A good example of these limitations is the fact that the current holder of the record for the highest Altmetric score of all time is a humorous article about psychiatry in the world of Winnie-the-Pooh: not of much value for research, but likely to attract a great deal of superficial attention due to its offbeat subject matter. To further demonstrate the point, when doing my own searching, I found another frivolous yet popular article on the disappearance of teaspoons from an Australian research institute. It is therefore vital to take the data provided by altmetrics with a grain of salt; to place it in a wider context and to use it in conjunction with the traditional citation-counting.

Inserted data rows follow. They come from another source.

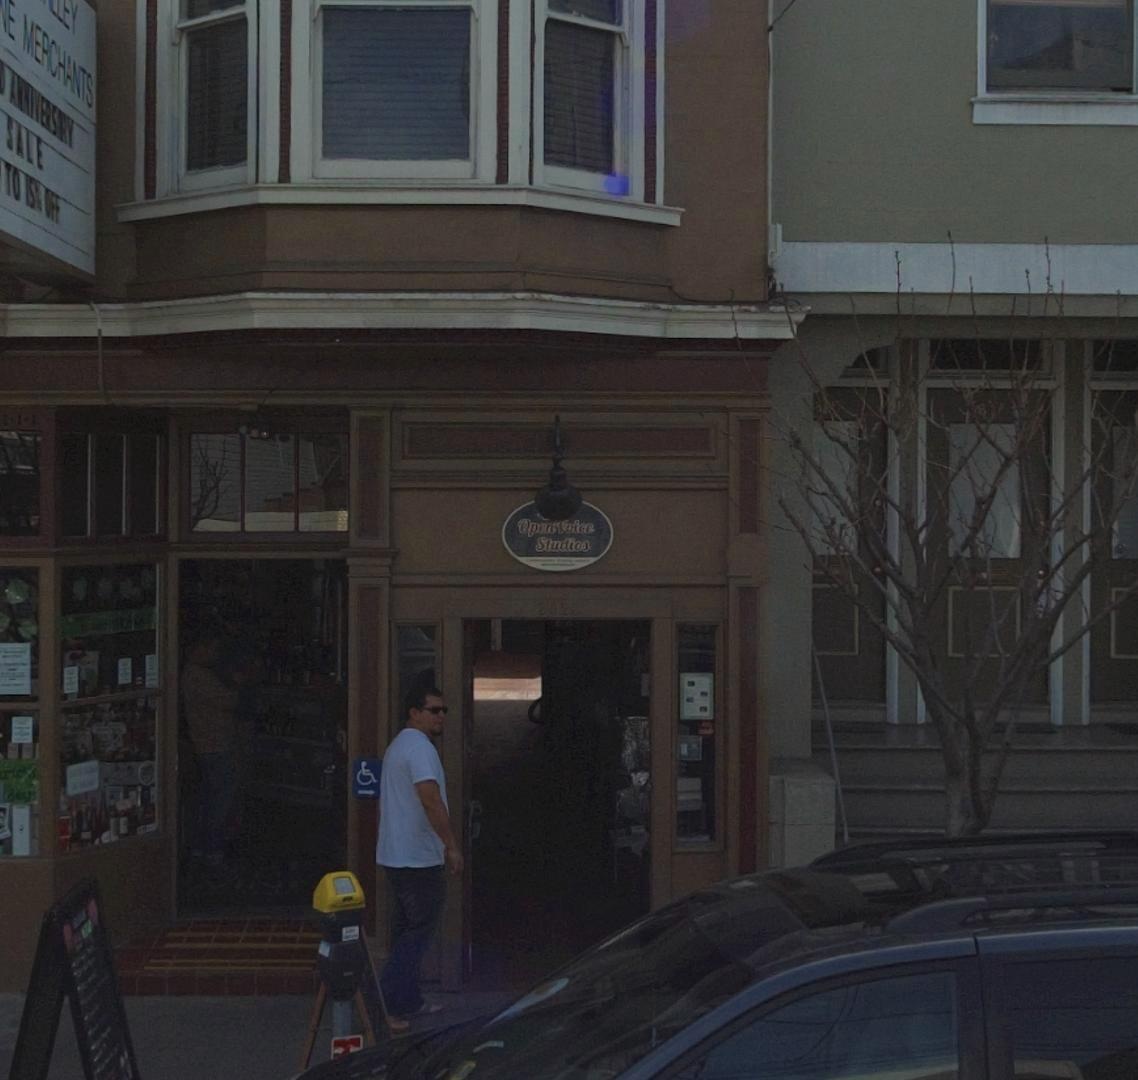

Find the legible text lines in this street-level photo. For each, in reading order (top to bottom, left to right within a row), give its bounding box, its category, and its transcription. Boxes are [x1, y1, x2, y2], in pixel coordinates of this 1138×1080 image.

[69, 0, 81, 36] None: Y
[7, 0, 94, 112] None: E MERCHANTS
[8, 70, 75, 152] None: ANNIVERSARY
[5, 113, 46, 174] None: SALE
[4, 159, 62, 227] None: TO *5% OFF
[517, 518, 596, 537] BusinessName: Open Voice
[534, 536, 590, 553] BusinessName: Studios
[534, 600, 582, 617] StreetNumber: 2*28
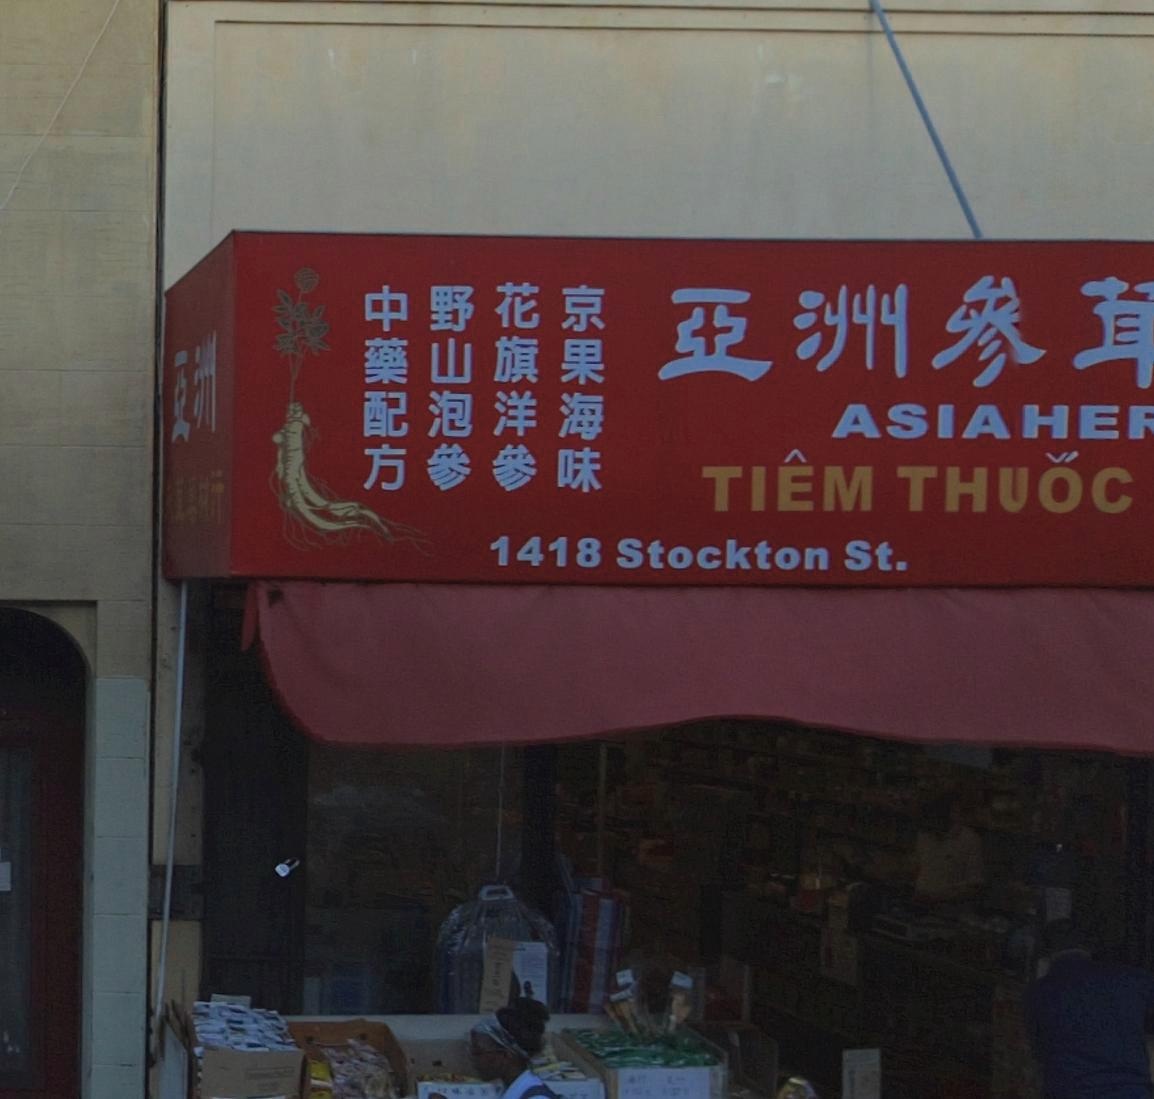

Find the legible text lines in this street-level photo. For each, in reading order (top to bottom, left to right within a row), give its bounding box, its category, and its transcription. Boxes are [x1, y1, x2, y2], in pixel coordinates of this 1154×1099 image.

[826, 401, 1122, 443] None: ASIAHE
[697, 463, 1135, 515] BusinessName: TIEM THUOC
[488, 534, 604, 569] StreetNumber: 1418
[614, 537, 908, 573] StreetName: Stockton St.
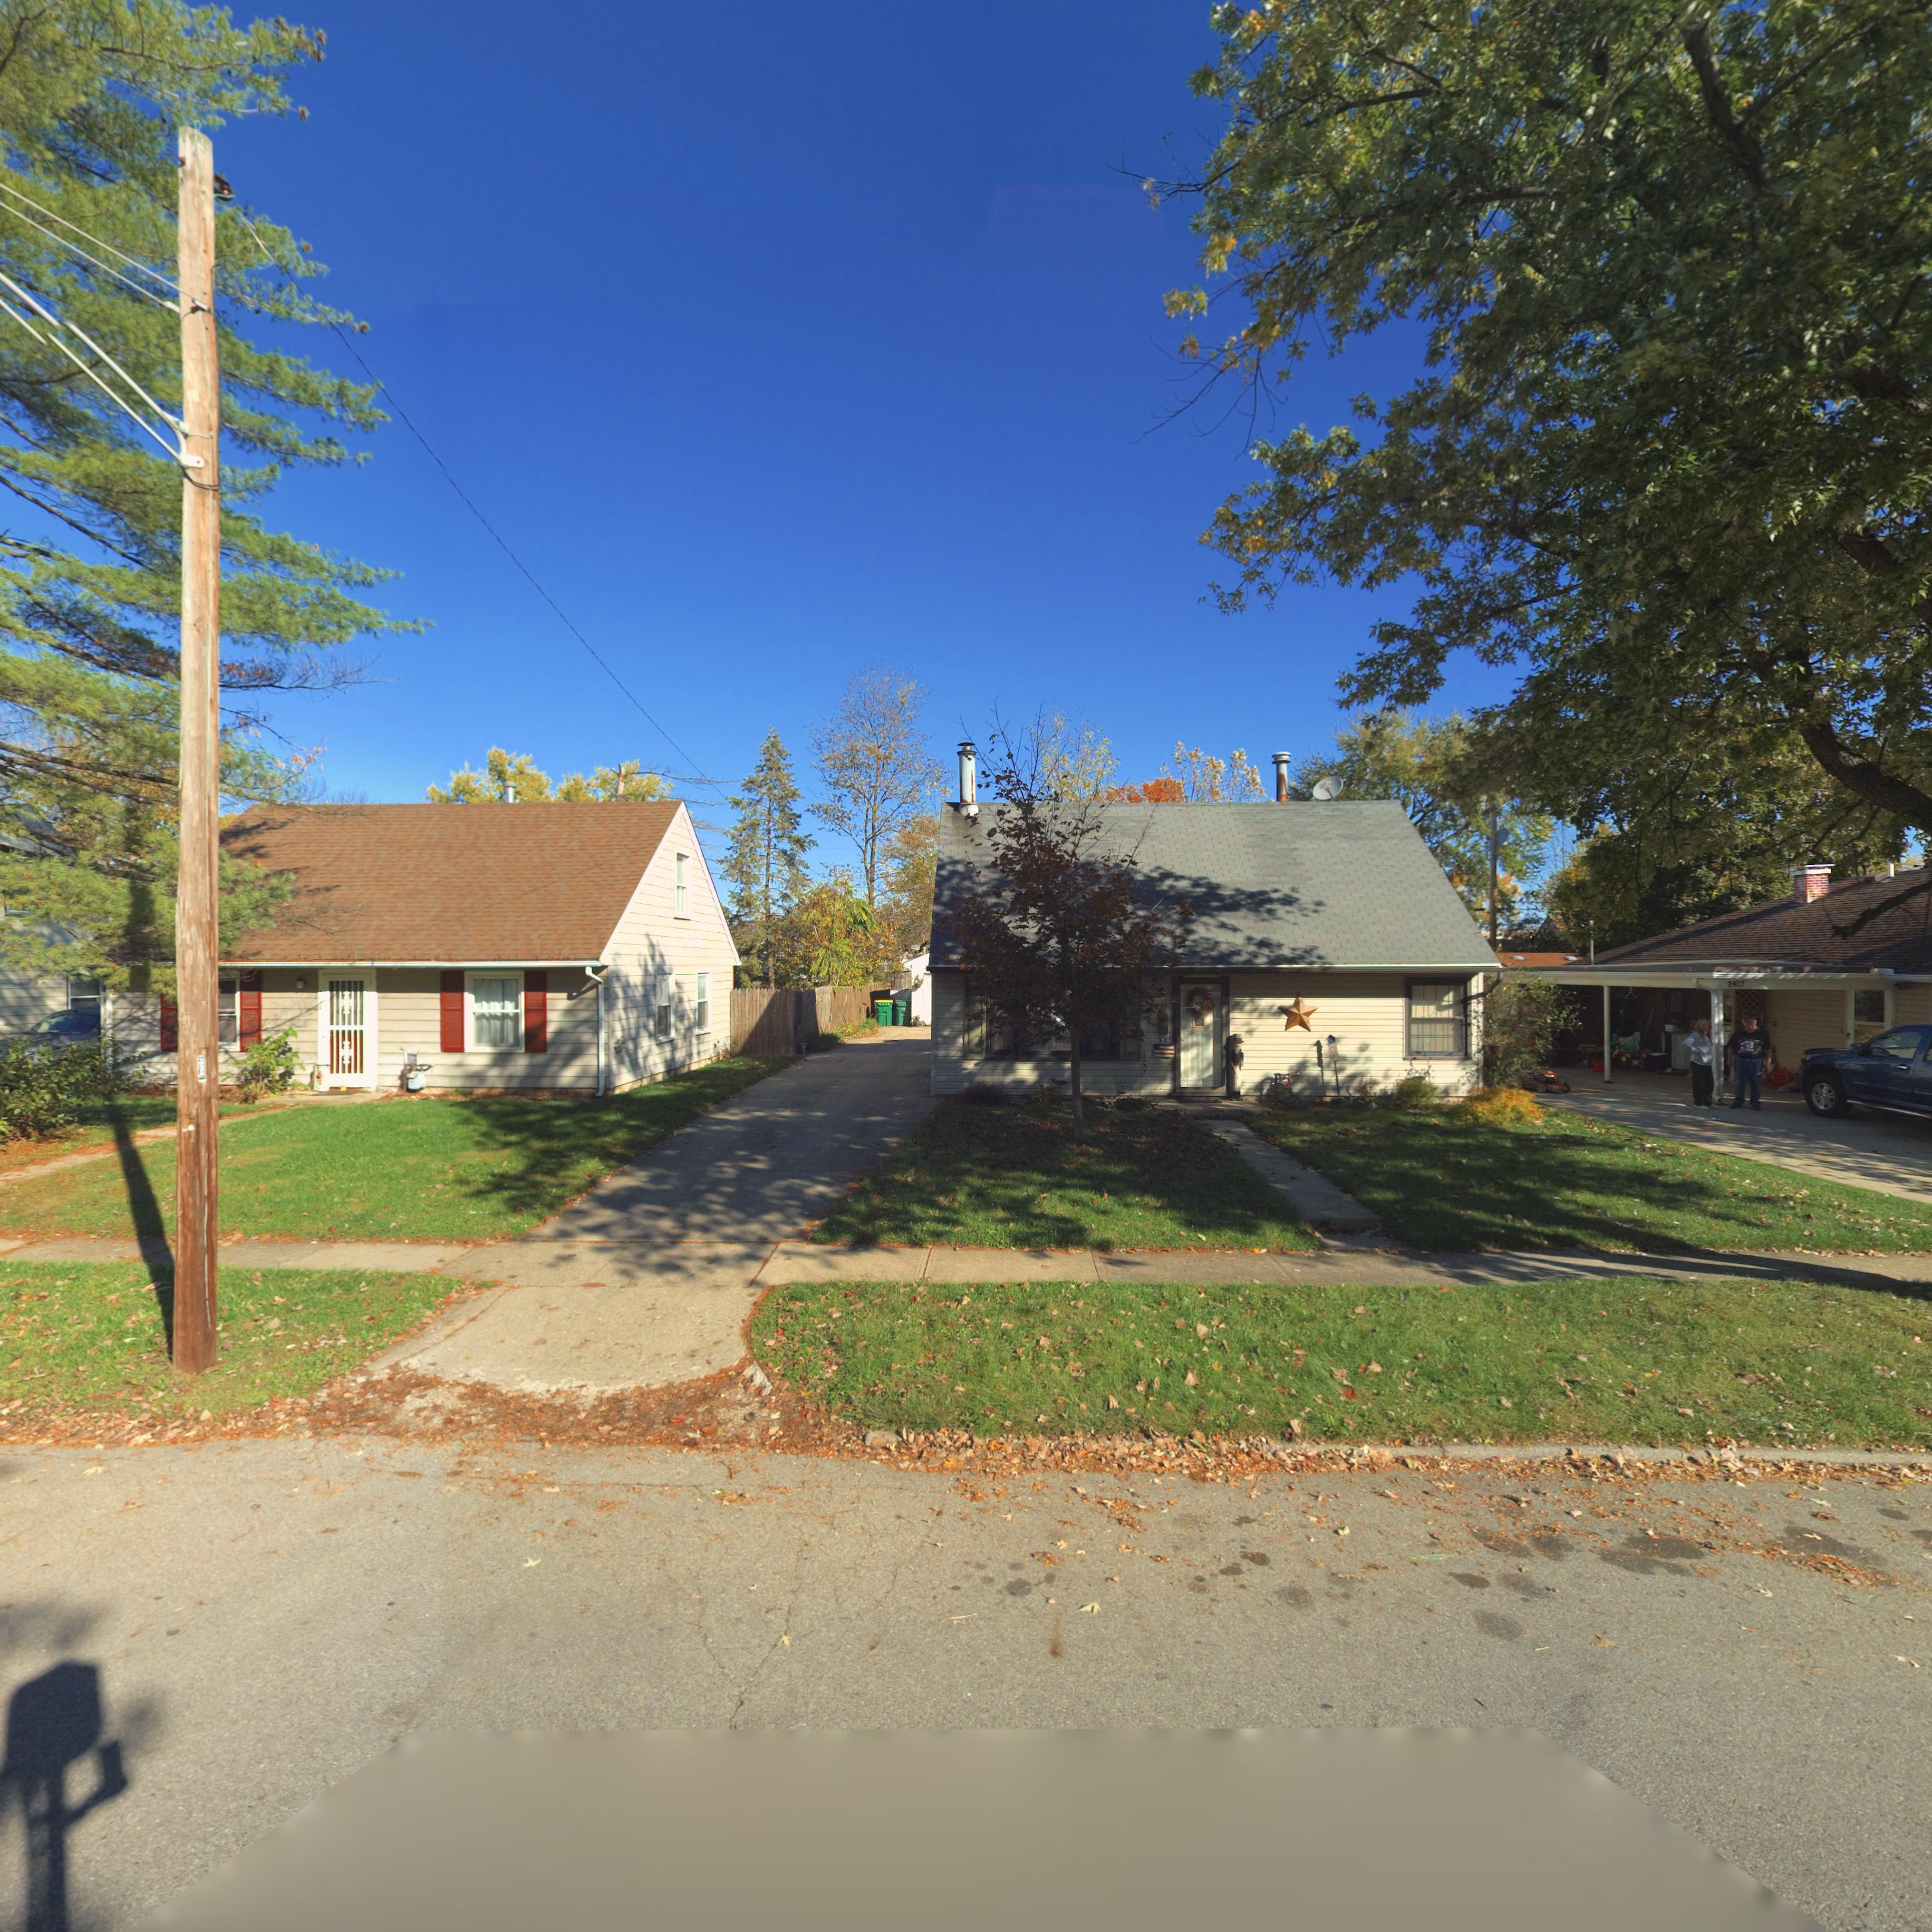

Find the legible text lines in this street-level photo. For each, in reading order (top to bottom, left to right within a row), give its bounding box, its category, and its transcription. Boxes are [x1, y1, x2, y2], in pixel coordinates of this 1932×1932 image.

[1727, 980, 1745, 988] StreetNumber: 2417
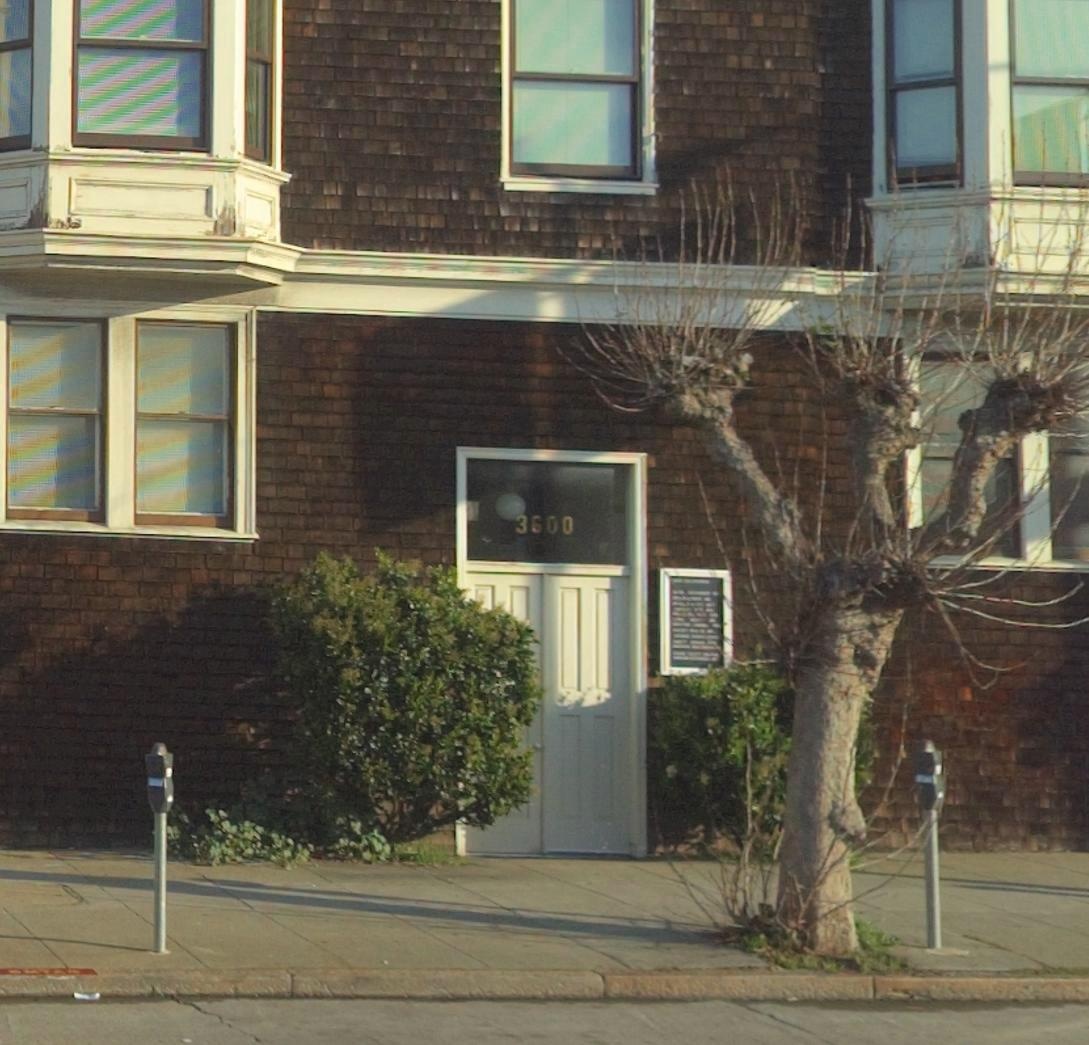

Furthermore, Altmetric is limited by the number of potential sources that it can monitor effectively in its database. It also limits itself to articles that have a digital object identifier (DOI) or similar record, which excludes those journals that opt not to use one. There is also the question of subject bias: in the searches that I have performed using the service, I have noticed a distinct bias towards the sciences, particularly medicine, at the expense of the humanities. For instance, of the current top ten-scored articles listed under the subject “Library and Information Studies”, five (including the top two) are concerned primarily with medicine and healthcare with no obvious connection to LIS.

Finally, our own module leader, Ernesto Priego, has written on the subject of how altmetrics may be influenced by digital opportunity: in a world where Internet use is still dominated by first-world countries, with a clear correlation to their performance in the Digital Opportunity Index, does using altmetrics reinforce a Western-centric view of academia by paying the greatest attention to those who already possess the greatest means of making themselves heard?

It seems clear to me that, although altmetrics have proven themselves valuable in keeping the world of academia apace with the wider societal and informational developments stimulated by the growth of the Internet, they are not a panacea: they should be used in conjunction with older techniques, and further research is necessary into new methods that have yet to be determined. However, as altmetrics—a very young technology, don’t forget–continue to develop and become further integrated into the established paradigm, then hopefully some of the problems I have mentioned should become less severe in any case.